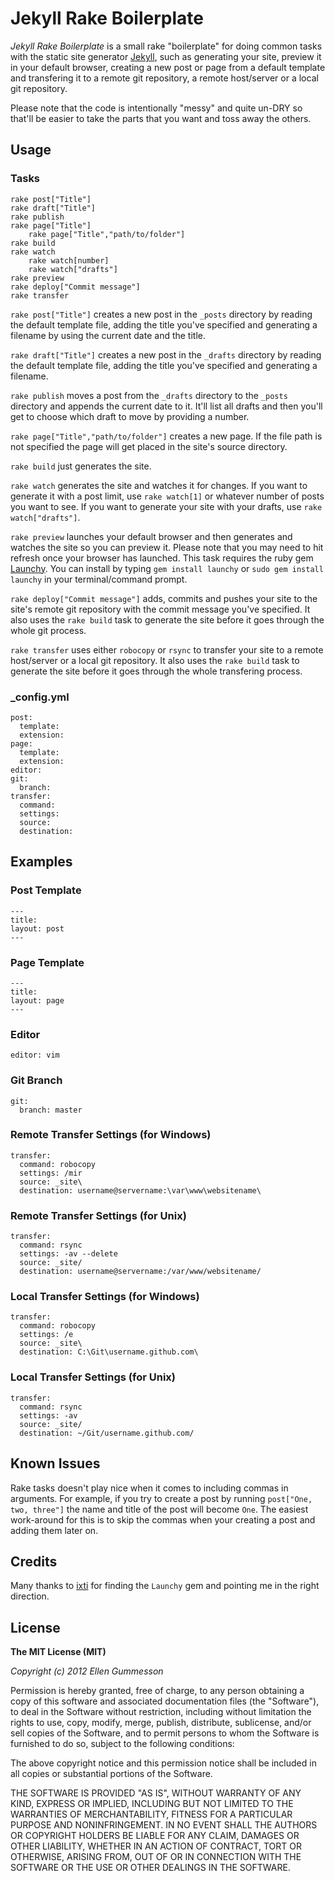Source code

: # Jekyll Rake Boilerplate

*Jekyll Rake Boilerplate* is a small rake "boilerplate" for doing common tasks with the static site generator [Jekyll](http://jekyllrb.com/ "Jekyll"), such as generating your site, preview it in your default browser, creating a new post or page from a default template and transfering it to a remote git repository, a remote host/server or a local git repository.

Please note that the code is intentionally "messy" and quite un-DRY so that'll be easier to take the parts that you want and toss away the others.

## Usage

### Tasks

    rake post["Title"]
	rake draft["Title"]
	rake publish
    rake page["Title"]
        rake page["Title","path/to/folder"]
    rake build
    rake watch
        rake watch[number]
        rake watch["drafts"]
    rake preview
    rake deploy["Commit message"]
    rake transfer

`rake post["Title"]` creates a new post in the `_posts` directory by reading the default template file, adding the title you've specified and generating a filename by using the current date and the title.

`rake draft["Title"]` creates a new post in the `_drafts` directory by reading the default template file, adding the title you've specified and generating a filename.

`rake publish` moves a post from the `_drafts` directory to the `_posts` directory and appends the current date to it. It'll list all drafts and then you'll get to choose which draft to move by providing a number.

`rake page["Title","path/to/folder"]` creates a new page. If the file path is not specified the page will get placed in the site's source directory.

`rake build` just generates the site.

`rake watch` generates the site and watches it for changes. If you want to generate it with a post limit, use `rake watch[1]` or whatever number of posts you want to see. If you want to generate your site with your drafts, use `rake watch["drafts"]`.

`rake preview` launches your default browser and then generates and watches the site so you can preview it. Please note that you may need to hit refresh once your browser has launched. This task requires the ruby gem [Launchy](http://rubygems.org/gems/launchy "Launchy"). You can install by typing `gem install launchy` or `sudo gem install launchy` in your terminal/command prompt.

`rake deploy["Commit message"]` adds, commits and pushes your site to the site's remote git repository with the commit message you've specified. It also uses the `rake build` task to generate the site before it goes through the whole git process.

`rake transfer` uses either `robocopy` or `rsync` to transfer your site to a remote host/server or a local git repository. It also uses the `rake build` task to generate the site before it goes through the whole transfering process.

### _config.yml

    post:
      template:
      extension:
    page:
      template:
      extension:
    editor:
	git:
	  branch:
    transfer:
      command:
      settings:
      source:
      destination:

## Examples

### Post Template

    ---
    title:
    layout: post
    ---

### Page Template

    ---
    title:
    layout: page
    ---

### Editor

    editor: vim

### Git Branch
    
    git:
      branch: master

### Remote Transfer Settings (for Windows)

    transfer:
      command: robocopy
      settings: /mir
      source: _site\
      destination: username@servername:\var\www\websitename\

### Remote Transfer Settings (for Unix)

    transfer:
      command: rsync
      settings: -av --delete
      source: _site/
      destination: username@servername:/var/www/websitename/

### Local Transfer Settings (for Windows)

    transfer:
      command: robocopy
      settings: /e
      source: _site\
      destination: C:\Git\username.github.com\

### Local Transfer Settings (for Unix)

    transfer:
      command: rsync
      settings: -av
      source: _site/
      destination: ~/Git/username.github.com/

## Known Issues

Rake tasks doesn't play nice when it comes to including commas in arguments. For example, if you try to create a post by running `post["One, two, three"]` the name and title of the post will become `One`. The easiest work-around for this is to skip the commas when your creating a post and adding them later on.

## Credits

Many thanks to [ixti](https://github.com/ixti "ixti on GitHub") for finding the `Launchy` gem and pointing me in the right direction.

## License

**The MIT License (MIT)**

*Copyright (c) 2012 Ellen Gummesson*

Permission is hereby granted, free of charge, to any person obtaining a copy of this software and associated documentation files (the "Software"), to deal in the Software without restriction, including without limitation the rights to use, copy, modify, merge, publish, distribute, sublicense, and/or sell copies of the Software, and to permit persons to whom the Software is furnished to do so, subject to the following conditions:

The above copyright notice and this permission notice shall be included in all copies or substantial portions of the Software.

THE SOFTWARE IS PROVIDED "AS IS", WITHOUT WARRANTY OF ANY KIND, EXPRESS OR IMPLIED, INCLUDING BUT NOT LIMITED TO THE WARRANTIES OF MERCHANTABILITY, FITNESS FOR A PARTICULAR PURPOSE AND NONINFRINGEMENT. IN NO EVENT SHALL THE AUTHORS OR COPYRIGHT HOLDERS BE LIABLE FOR ANY CLAIM, DAMAGES OR OTHER LIABILITY, WHETHER IN AN ACTION OF CONTRACT, TORT OR OTHERWISE, ARISING FROM, OUT OF OR IN CONNECTION WITH THE SOFTWARE OR THE USE OR OTHER DEALINGS IN THE SOFTWARE.
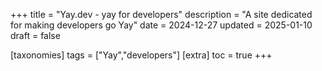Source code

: +++
title = "Yay.dev - yay for developers"
description = "A site dedicated for making developers go Yay"
date = 2024-12-27
updated = 2025-01-10
draft = false

[taxonomies]
tags = ["Yay","developers"]
[extra]
toc = true
+++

**WORK REQUEST:** Report how many lines of the data above include "publish", giving the number and no other words.

**OUTPUT FOR THIS EXERCISE:** 3